What you have to do = Swap "Modernizare" for "Reabilitare" in the data lines running from the one containing "ÎNVĂȚĂMÂNTULUI OBLIGATORIU, INTERVENȚIA" through the one containing "extindere școala gimnazială". Return only those lines, with nothing else altered.

Supplied data =
::::

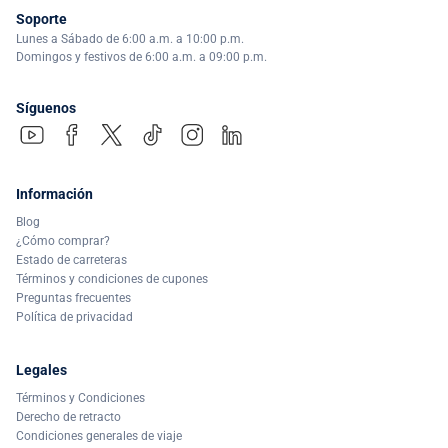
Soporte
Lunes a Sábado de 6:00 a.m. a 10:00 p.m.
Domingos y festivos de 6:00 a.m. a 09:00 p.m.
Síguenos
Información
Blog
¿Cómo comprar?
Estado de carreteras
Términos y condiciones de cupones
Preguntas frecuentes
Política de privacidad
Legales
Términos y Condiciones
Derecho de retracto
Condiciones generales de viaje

::::

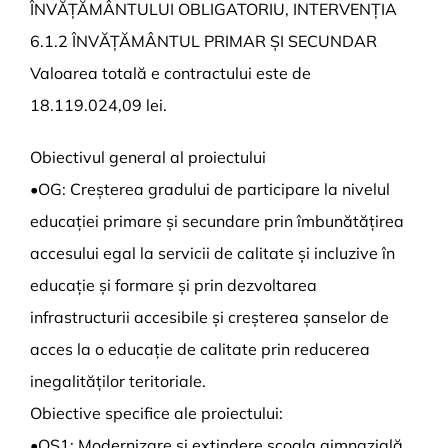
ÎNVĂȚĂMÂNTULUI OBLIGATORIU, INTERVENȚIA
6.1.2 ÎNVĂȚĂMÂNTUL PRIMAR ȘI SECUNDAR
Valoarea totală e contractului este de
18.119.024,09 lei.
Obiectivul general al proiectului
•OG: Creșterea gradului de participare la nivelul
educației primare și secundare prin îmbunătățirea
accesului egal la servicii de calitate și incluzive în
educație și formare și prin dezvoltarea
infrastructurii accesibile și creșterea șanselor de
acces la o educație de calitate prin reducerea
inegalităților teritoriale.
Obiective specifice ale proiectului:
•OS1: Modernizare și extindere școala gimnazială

::::

Exercise output =
ÎNVĂȚĂMÂNTULUI OBLIGATORIU, INTERVENȚIA
6.1.2 ÎNVĂȚĂMÂNTUL PRIMAR ȘI SECUNDAR
Valoarea totală e contractului este de
18.119.024,09 lei.
Obiectivul general al proiectului
•OG: Creșterea gradului de participare la nivelul
educației primare și secundare prin îmbunătățirea
accesului egal la servicii de calitate și incluzive în
educație și formare și prin dezvoltarea
infrastructurii accesibile și creșterea șanselor de
acces la o educație de calitate prin reducerea
inegalităților teritoriale.
Obiective specifice ale proiectului:
•OS1: Reabilitare și extindere școala gimnazială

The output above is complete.